Os cálculos atuariais importam não porque têm valor para os
especialistas em finanças públicas, mas porque representam a
sustentabilidade concreta do modelo de seguridade ao longo do tempo. Por
outro lado, o equilíbrio nas contas da Previdência também interessa ao
desenvolvimento econômico e social, na medida em que recursos de outras
fontes deixam de ser aplicados em educação, saúde e infraestrutura para
custear os benefícios, isso para não falar no efeito sistêmico deletério
de um déficit público crescente e sem adequado equacionamento.
Mas, a par das razões pragmáticas, há também razões de justiça que
fundamentam a reforma da Previdência. Continuar com os parâmetros
antigos de aposentadoria significa, do ponto de vista prático, permitir
que uma geração — a atual — consuma todos os recursos do sistema até o
seu efetivo exaurimento, condenando as gerações futuras, que
contribuíram ao longo de toda a vida, a ver navios. O princípio de
justiça previdenciária aplicável aqui é o mesmo que inspira o direito
ambiental: preservar a biodiversidade, os recursos naturais e o meio
ambiente hígido é um dever jurídico imposto à nossa geração em favor de
nossos filhos e netos. Eles são nossos credores, tanto no plano da
natureza como no da riqueza social.
Outro argumento de justiça diz respeito às diferenças significativas
ainda existentes entre os regimes previdenciários de diferentes
categorias de servidores públicos, e entre estes e os trabalhadores da
iniciativa privada. Por mais que a cantilena de alguns descontentes
insista em tentar justificar seus privilégios, a realidade dos números
evidencia que a maioria trabalha e paga para sustentar as vantagens
comparativas de categorias específicas. O argumento moral de justiça
fiscal deve ser levado ao debate público, sem temor de despertar a ira
de corporações civis ou militares, pois a democracia não pode ser refém
dos interesses rentistas de grupos ou facções.

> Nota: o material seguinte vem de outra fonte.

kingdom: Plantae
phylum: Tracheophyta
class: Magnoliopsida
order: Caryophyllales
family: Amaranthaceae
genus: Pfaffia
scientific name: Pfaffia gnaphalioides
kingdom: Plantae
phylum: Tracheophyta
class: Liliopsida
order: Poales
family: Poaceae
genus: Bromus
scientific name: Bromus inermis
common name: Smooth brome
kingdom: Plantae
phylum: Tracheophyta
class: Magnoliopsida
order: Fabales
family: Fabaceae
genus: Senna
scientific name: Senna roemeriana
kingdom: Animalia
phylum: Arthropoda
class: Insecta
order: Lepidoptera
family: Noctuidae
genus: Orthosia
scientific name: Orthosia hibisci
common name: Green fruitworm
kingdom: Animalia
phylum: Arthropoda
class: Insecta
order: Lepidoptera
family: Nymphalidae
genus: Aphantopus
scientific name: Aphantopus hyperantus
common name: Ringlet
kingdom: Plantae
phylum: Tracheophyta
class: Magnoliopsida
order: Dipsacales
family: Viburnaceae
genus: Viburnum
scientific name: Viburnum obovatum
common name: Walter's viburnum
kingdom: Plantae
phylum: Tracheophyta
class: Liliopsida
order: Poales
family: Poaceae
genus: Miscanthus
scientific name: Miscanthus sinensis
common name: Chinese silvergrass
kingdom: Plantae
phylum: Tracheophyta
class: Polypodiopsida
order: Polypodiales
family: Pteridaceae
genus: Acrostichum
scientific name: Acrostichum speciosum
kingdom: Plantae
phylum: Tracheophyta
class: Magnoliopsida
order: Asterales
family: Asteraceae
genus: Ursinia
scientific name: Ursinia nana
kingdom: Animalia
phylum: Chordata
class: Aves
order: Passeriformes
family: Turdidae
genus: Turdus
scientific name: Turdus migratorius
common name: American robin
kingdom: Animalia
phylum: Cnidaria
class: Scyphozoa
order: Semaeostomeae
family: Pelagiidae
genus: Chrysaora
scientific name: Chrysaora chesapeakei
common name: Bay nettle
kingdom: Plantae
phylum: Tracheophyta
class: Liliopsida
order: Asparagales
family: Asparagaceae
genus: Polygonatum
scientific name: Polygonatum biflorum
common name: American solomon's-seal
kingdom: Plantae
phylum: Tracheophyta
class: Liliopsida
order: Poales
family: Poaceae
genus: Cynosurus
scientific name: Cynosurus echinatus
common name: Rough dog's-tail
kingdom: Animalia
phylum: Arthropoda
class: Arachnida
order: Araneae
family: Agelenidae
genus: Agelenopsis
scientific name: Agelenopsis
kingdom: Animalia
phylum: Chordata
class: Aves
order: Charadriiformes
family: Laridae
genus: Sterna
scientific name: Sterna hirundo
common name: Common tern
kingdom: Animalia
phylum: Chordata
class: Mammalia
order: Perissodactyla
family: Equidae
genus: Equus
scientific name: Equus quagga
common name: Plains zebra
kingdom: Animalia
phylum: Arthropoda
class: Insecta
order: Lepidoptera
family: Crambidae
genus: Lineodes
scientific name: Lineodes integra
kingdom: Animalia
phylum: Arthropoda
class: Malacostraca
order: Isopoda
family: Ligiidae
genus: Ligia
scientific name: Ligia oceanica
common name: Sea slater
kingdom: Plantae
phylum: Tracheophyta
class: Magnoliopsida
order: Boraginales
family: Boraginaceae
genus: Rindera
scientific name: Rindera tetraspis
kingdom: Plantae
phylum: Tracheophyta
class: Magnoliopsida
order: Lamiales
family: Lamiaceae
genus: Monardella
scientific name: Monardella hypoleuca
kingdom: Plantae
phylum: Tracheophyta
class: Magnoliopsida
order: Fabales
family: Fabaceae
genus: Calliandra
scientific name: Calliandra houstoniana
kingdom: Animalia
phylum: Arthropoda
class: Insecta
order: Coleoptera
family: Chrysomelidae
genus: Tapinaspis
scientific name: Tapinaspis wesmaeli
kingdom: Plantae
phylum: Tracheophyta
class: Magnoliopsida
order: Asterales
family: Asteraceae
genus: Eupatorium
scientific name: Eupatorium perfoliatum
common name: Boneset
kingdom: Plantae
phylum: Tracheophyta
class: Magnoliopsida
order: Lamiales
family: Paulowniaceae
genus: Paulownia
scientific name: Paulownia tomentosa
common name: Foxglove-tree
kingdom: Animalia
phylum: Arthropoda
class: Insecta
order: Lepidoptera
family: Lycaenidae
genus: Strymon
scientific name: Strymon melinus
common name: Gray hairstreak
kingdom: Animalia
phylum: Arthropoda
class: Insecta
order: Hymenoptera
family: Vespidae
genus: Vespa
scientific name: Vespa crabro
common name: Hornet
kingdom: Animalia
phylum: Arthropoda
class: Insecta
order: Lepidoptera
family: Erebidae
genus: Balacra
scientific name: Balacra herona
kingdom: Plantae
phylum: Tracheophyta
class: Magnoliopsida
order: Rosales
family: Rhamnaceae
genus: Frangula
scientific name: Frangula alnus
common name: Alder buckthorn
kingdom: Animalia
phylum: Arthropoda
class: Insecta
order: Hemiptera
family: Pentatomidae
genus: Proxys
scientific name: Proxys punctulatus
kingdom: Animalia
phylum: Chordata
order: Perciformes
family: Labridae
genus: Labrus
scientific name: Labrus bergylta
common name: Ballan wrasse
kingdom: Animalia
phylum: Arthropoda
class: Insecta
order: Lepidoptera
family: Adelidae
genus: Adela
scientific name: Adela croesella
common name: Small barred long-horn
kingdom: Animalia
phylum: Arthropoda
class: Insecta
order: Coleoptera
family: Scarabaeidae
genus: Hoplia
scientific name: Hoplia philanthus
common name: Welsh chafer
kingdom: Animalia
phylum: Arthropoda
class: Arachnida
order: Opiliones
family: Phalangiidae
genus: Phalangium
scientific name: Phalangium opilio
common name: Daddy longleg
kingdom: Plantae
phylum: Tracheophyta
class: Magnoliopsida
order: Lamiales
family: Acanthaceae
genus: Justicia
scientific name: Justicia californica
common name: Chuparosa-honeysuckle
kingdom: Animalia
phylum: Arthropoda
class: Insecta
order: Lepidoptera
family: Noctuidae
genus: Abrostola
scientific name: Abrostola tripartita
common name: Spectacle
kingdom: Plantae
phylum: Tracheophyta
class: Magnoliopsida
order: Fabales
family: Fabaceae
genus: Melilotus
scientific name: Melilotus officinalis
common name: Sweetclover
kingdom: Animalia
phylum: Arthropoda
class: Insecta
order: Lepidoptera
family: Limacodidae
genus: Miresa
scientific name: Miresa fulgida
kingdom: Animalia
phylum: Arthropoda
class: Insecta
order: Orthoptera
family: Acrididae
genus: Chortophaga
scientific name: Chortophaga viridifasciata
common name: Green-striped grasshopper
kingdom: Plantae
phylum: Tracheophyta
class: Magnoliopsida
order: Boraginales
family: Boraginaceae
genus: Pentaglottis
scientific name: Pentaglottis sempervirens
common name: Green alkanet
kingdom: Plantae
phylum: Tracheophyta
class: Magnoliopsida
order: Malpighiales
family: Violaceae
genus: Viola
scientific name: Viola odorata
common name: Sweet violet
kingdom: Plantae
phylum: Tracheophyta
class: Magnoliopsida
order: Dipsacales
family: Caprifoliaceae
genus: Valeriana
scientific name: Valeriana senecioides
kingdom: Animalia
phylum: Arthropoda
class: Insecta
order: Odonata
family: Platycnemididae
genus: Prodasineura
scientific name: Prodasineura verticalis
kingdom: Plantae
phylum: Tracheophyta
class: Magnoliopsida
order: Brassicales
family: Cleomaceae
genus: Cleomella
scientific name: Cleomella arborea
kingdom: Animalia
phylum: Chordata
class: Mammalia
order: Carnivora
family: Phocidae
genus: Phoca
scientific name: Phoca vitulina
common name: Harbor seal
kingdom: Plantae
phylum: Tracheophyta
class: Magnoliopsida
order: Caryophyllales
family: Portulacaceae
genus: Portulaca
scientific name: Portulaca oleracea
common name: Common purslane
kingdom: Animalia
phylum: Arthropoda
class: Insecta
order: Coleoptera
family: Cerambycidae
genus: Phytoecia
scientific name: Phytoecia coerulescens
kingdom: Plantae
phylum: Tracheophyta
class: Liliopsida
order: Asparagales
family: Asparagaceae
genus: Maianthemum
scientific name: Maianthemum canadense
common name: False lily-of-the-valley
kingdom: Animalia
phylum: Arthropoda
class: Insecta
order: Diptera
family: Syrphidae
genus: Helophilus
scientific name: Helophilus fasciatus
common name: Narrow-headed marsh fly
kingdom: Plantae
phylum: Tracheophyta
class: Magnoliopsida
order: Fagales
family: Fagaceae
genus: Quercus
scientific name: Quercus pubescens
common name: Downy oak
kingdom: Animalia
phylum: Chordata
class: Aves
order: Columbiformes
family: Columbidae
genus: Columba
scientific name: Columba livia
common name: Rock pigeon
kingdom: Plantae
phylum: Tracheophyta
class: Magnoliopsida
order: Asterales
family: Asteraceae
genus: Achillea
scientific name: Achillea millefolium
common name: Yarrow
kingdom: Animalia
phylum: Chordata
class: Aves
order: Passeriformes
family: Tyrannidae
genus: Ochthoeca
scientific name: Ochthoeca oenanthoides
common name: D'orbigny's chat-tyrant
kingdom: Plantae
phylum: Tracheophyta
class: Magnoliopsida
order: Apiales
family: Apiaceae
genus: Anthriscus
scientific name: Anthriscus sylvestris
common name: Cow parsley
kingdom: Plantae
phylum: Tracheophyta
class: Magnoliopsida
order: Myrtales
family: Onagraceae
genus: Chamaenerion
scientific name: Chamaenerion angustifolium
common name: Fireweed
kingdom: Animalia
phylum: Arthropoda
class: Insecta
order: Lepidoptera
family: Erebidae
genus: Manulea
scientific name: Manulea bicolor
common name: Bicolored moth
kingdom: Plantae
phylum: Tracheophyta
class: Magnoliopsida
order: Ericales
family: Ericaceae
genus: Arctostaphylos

Por razões históricas, os principais elementos definidores dos nossos
regimes de previdência foram alocados na Constituição. Em virtude dessa
distorção, qualquer reforma da Previdência no Brasil passa,
naturalmente, pela reforma da própria Constituição.
Paciência: nenhuma Constituição é, nem pode ser interpretada, como um
pacto suicida, que condene o país e as futuras gerações à bancarrota. Há
fórmulas e regras de transição que podem ser usadas para preservar
direitos adquiridos e expectativas legítimas daqueles já contribuintes
há muito tempo. Afinal, por mais impopular que possa ser, a reforma da
Previdência não é apenas um problema pragmático de finanças públicas,
mas também uma genuína questão de justiça.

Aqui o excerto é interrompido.